Try it -> Reproduce the records below exactly, leaving their images out.

Data to process ->

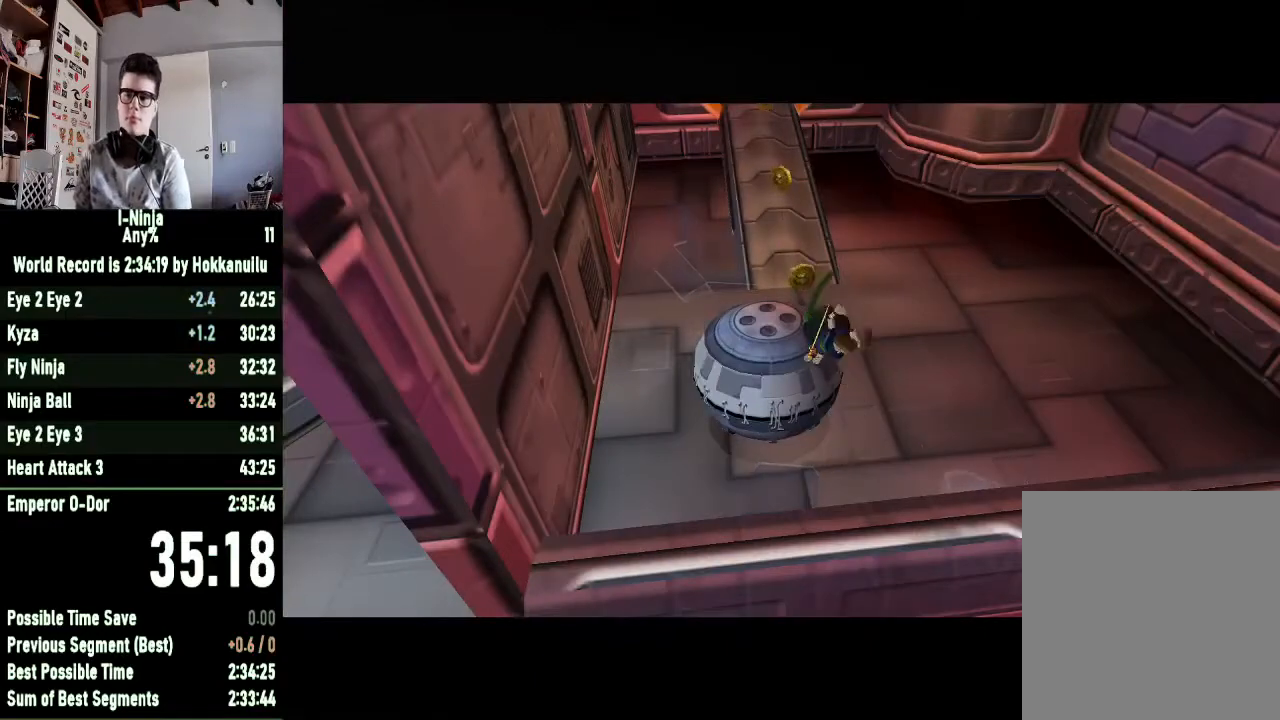
{"dt_ms": 500, "buttons": [], "left_stick": "up", "right_stick": "center", "button_events": []}
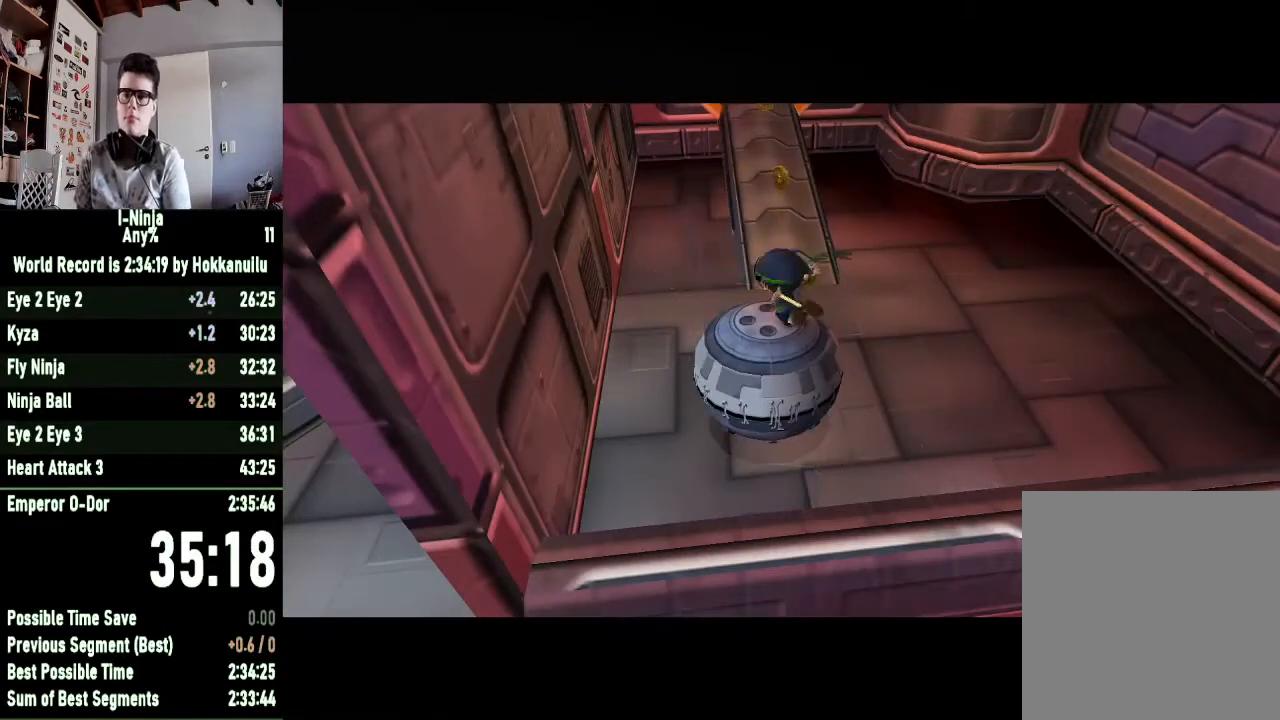
{"dt_ms": 500, "buttons": [], "left_stick": "up", "right_stick": "center", "button_events": []}
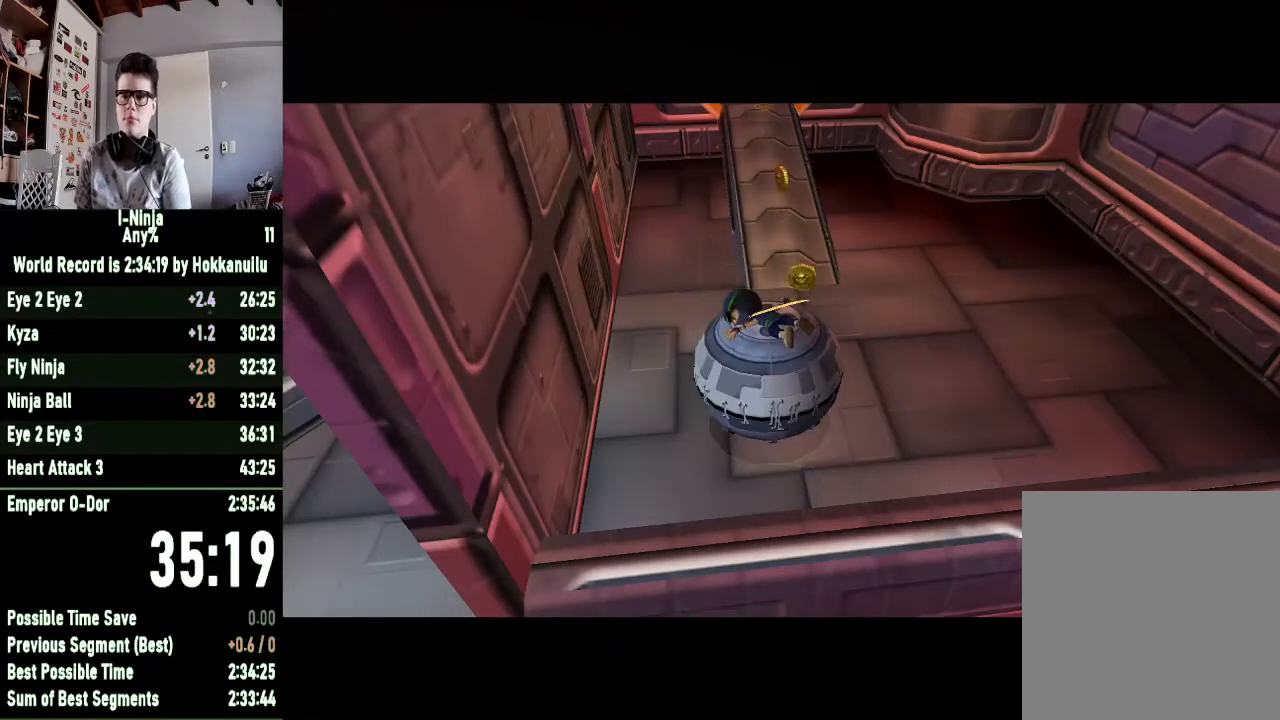
{"dt_ms": 500, "buttons": [], "left_stick": "up", "right_stick": "center", "button_events": []}
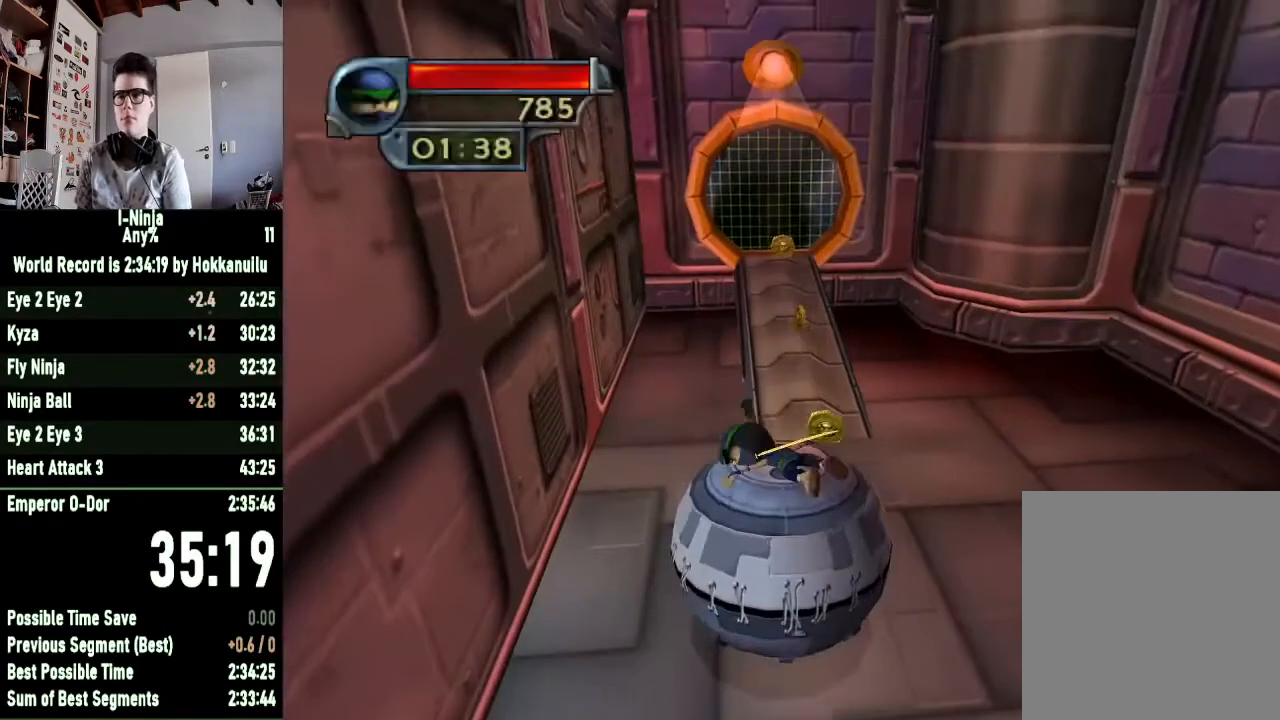
{"dt_ms": 500, "buttons": [], "left_stick": "up-right", "right_stick": "center", "button_events": []}
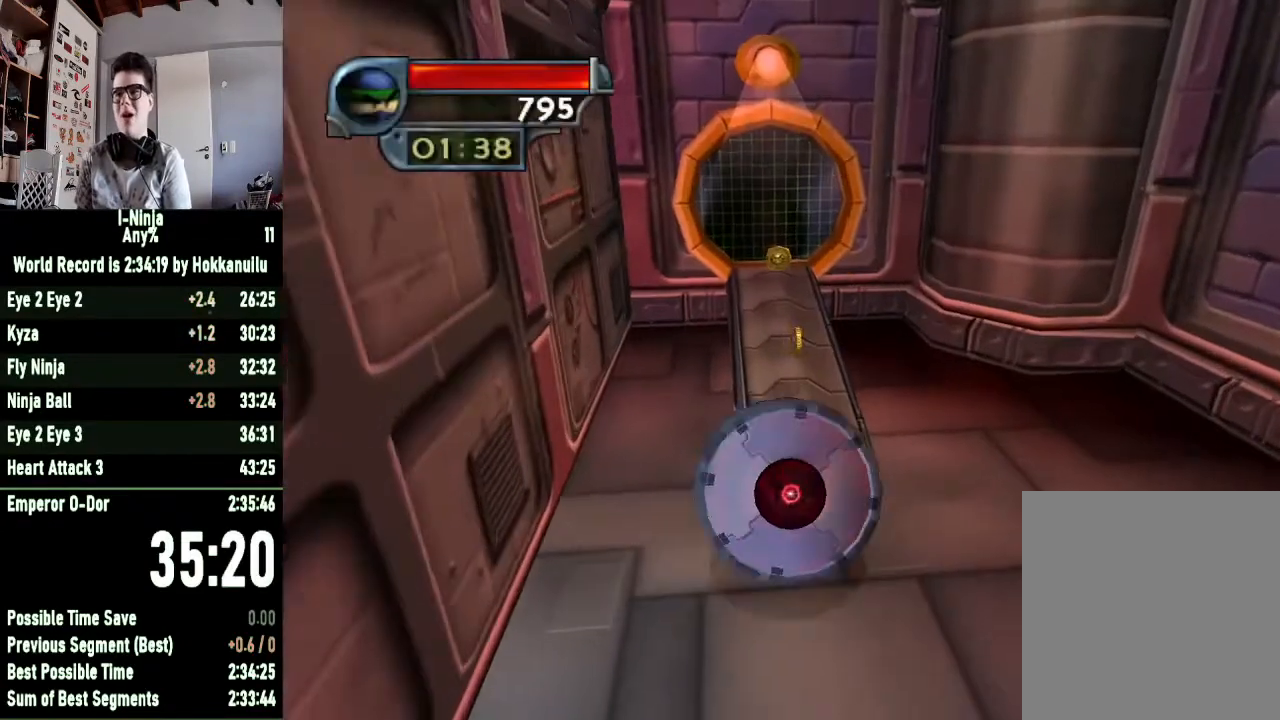
{"dt_ms": 500, "buttons": [], "left_stick": "center", "right_stick": "center", "button_events": []}
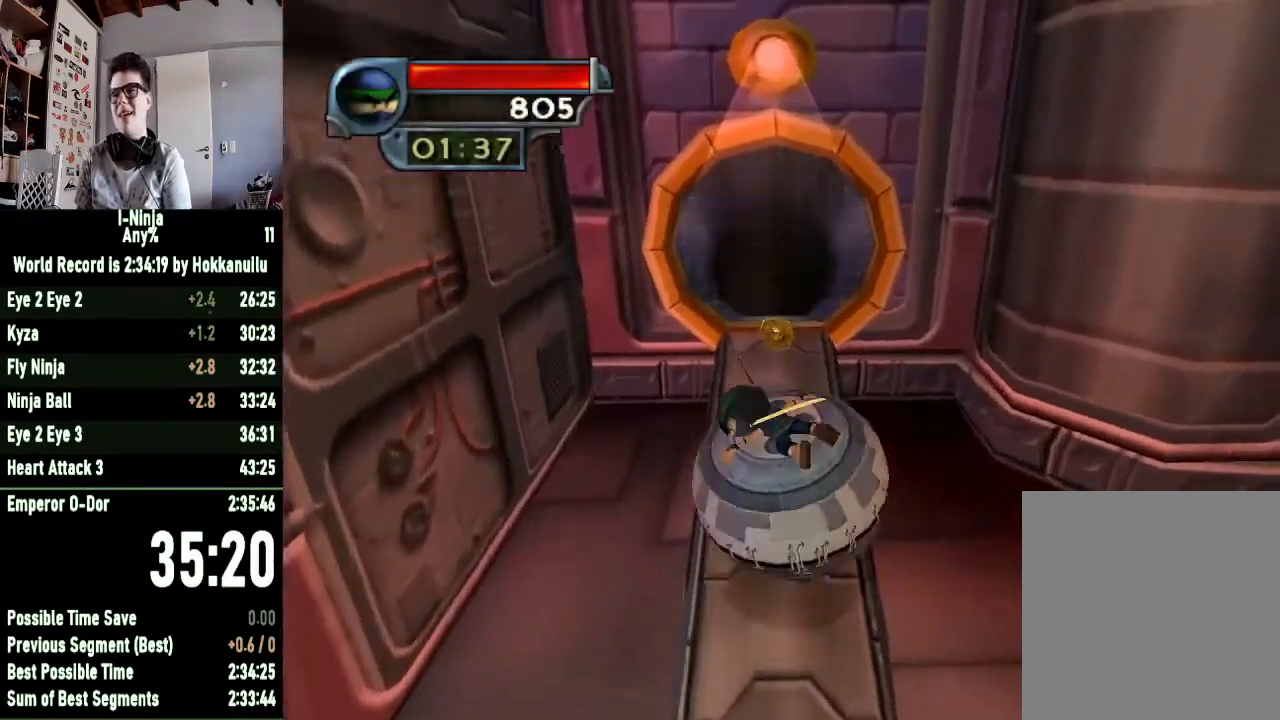
{"dt_ms": 500, "buttons": [], "left_stick": "up", "right_stick": "center", "button_events": []}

Exercise answer ->
{"dt_ms": 500, "buttons": [], "left_stick": "up", "right_stick": "center", "button_events": []}
{"dt_ms": 500, "buttons": [], "left_stick": "up", "right_stick": "center", "button_events": []}
{"dt_ms": 500, "buttons": [], "left_stick": "up", "right_stick": "center", "button_events": []}
{"dt_ms": 500, "buttons": [], "left_stick": "up-right", "right_stick": "center", "button_events": []}
{"dt_ms": 500, "buttons": [], "left_stick": "center", "right_stick": "center", "button_events": []}
{"dt_ms": 500, "buttons": [], "left_stick": "up", "right_stick": "center", "button_events": []}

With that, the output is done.